§ Provided records:
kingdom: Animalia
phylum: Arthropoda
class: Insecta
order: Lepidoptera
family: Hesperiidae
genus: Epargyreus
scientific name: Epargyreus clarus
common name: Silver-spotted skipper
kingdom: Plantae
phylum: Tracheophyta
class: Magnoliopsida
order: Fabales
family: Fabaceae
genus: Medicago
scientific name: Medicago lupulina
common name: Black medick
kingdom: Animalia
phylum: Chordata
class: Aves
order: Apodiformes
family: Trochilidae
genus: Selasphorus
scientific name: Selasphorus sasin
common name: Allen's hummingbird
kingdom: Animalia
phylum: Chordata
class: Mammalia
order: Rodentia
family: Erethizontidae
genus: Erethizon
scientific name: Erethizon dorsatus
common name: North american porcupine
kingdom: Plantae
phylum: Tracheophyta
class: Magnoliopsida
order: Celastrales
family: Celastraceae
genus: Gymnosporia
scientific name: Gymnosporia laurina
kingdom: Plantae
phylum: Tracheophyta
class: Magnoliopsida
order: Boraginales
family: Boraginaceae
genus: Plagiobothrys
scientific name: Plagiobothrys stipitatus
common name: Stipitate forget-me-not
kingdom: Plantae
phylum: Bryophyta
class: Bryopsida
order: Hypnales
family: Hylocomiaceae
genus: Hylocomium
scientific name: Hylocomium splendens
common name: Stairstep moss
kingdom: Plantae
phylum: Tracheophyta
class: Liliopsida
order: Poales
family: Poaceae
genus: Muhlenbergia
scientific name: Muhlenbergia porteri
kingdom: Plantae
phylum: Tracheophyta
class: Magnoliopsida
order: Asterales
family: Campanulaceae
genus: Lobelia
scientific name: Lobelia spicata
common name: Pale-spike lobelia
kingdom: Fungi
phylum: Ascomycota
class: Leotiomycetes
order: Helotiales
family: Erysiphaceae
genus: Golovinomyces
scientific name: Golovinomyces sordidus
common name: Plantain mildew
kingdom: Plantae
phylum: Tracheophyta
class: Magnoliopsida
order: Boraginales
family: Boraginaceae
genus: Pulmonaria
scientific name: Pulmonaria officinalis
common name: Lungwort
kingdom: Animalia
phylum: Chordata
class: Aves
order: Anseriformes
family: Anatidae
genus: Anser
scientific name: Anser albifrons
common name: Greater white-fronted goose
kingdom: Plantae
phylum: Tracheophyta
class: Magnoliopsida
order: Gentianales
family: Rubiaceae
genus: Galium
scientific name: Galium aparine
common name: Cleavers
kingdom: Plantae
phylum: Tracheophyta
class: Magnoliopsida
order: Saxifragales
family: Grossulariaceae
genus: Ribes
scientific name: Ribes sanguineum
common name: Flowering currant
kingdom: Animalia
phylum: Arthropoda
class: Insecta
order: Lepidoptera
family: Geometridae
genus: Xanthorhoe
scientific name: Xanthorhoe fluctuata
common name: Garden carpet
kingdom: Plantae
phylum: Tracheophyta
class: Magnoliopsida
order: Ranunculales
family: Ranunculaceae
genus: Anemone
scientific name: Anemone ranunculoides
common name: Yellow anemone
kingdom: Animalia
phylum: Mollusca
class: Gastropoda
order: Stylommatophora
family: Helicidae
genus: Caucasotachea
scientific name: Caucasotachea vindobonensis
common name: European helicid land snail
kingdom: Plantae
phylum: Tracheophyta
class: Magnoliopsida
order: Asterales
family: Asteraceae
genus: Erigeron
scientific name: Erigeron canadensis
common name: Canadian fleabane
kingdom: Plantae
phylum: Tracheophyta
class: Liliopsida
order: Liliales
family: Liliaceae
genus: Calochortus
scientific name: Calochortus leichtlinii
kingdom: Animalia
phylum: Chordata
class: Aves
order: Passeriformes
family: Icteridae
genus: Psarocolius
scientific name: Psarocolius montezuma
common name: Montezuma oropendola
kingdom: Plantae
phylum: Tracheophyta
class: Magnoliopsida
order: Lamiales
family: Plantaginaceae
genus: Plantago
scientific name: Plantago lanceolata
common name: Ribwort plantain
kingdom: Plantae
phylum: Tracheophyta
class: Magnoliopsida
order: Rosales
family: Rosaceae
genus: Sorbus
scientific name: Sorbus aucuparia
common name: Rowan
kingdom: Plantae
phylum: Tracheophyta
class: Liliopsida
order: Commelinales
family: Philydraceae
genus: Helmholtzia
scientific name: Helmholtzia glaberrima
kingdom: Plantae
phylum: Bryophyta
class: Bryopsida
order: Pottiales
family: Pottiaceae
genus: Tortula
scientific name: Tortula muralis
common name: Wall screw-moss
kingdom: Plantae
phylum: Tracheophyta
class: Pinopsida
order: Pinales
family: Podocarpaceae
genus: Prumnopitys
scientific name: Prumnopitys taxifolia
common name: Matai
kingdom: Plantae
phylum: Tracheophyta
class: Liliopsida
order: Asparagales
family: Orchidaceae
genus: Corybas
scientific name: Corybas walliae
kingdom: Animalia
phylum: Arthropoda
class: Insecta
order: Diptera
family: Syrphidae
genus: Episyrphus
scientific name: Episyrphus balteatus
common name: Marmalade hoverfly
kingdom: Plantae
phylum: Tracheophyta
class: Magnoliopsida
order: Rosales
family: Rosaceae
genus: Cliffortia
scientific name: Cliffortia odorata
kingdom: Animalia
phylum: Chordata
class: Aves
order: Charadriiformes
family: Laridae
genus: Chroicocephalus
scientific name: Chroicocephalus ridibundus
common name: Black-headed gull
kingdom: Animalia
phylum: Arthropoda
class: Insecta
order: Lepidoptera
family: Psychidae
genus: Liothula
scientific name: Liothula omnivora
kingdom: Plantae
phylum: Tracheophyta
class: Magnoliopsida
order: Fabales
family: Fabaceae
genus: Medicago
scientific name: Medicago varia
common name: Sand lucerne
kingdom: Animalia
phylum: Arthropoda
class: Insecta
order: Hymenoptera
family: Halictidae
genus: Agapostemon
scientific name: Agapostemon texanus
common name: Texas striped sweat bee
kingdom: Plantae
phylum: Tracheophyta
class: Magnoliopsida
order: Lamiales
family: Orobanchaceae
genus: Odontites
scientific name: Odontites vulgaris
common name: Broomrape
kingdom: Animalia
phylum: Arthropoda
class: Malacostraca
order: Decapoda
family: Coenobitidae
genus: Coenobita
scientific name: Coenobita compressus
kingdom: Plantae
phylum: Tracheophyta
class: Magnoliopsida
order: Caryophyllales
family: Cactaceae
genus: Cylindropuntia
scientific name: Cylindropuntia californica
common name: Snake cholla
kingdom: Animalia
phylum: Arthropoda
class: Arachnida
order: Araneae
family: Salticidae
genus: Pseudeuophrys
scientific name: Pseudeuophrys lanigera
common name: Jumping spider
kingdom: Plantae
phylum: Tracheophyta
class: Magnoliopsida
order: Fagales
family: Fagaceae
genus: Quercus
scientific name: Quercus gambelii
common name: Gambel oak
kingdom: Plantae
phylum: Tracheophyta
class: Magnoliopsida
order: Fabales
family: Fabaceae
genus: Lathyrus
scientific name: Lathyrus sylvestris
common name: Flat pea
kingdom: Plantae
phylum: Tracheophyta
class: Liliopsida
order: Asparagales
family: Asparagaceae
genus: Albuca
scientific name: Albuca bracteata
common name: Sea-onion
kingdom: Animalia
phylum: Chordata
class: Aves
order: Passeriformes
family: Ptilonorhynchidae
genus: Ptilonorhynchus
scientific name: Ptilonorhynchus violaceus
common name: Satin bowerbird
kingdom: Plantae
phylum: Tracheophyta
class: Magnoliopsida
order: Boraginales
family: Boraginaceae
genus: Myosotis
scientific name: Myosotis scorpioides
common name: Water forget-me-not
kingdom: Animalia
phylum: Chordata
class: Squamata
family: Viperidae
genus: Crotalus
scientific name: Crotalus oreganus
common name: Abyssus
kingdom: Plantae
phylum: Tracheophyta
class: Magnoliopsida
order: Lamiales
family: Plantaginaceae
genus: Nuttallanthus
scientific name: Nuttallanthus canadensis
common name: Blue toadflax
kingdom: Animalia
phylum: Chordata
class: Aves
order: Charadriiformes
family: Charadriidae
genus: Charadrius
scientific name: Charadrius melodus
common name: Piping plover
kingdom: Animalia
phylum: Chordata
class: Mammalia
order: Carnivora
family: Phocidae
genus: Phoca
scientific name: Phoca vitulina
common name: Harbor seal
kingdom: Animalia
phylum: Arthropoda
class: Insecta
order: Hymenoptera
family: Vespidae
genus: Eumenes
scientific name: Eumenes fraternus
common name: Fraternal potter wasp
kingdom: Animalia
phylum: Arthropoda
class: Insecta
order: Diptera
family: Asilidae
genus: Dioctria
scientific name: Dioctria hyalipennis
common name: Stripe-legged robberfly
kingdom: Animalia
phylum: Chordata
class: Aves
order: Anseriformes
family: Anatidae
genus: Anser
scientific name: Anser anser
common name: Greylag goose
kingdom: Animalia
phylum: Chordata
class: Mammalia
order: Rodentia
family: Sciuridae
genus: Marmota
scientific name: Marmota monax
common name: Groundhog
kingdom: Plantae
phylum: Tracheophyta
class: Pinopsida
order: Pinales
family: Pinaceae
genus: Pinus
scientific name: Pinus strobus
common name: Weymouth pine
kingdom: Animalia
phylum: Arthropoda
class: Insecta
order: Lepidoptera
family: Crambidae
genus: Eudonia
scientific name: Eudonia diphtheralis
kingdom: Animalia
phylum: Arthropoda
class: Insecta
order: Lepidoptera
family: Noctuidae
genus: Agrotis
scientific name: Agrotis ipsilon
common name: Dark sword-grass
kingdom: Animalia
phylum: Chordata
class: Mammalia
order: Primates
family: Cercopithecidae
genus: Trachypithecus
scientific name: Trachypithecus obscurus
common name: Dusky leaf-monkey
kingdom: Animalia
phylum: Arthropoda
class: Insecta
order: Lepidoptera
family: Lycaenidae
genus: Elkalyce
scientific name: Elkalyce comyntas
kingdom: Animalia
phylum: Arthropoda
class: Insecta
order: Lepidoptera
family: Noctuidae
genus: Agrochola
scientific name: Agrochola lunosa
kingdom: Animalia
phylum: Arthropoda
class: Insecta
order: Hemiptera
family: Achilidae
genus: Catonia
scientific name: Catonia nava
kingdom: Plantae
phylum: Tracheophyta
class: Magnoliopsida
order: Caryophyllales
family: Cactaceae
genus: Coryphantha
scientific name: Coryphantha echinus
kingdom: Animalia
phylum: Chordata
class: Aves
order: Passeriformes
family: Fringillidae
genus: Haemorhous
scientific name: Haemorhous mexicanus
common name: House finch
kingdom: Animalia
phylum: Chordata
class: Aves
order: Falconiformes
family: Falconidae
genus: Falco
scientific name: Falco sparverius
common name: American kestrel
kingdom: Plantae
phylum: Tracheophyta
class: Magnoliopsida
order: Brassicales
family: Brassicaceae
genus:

§ Task requirements: Rewrite the lines from the one holding "scientific name: Erigeron canadensis" through the one holding "genus: Tortula", inclusive, putting "division" in place of "phylum" and leaving everything else unchanged.

§ Correct response:
scientific name: Erigeron canadensis
common name: Canadian fleabane
kingdom: Plantae
division: Tracheophyta
class: Liliopsida
order: Liliales
family: Liliaceae
genus: Calochortus
scientific name: Calochortus leichtlinii
kingdom: Animalia
division: Chordata
class: Aves
order: Passeriformes
family: Icteridae
genus: Psarocolius
scientific name: Psarocolius montezuma
common name: Montezuma oropendola
kingdom: Plantae
division: Tracheophyta
class: Magnoliopsida
order: Lamiales
family: Plantaginaceae
genus: Plantago
scientific name: Plantago lanceolata
common name: Ribwort plantain
kingdom: Plantae
division: Tracheophyta
class: Magnoliopsida
order: Rosales
family: Rosaceae
genus: Sorbus
scientific name: Sorbus aucuparia
common name: Rowan
kingdom: Plantae
division: Tracheophyta
class: Liliopsida
order: Commelinales
family: Philydraceae
genus: Helmholtzia
scientific name: Helmholtzia glaberrima
kingdom: Plantae
division: Bryophyta
class: Bryopsida
order: Pottiales
family: Pottiaceae
genus: Tortula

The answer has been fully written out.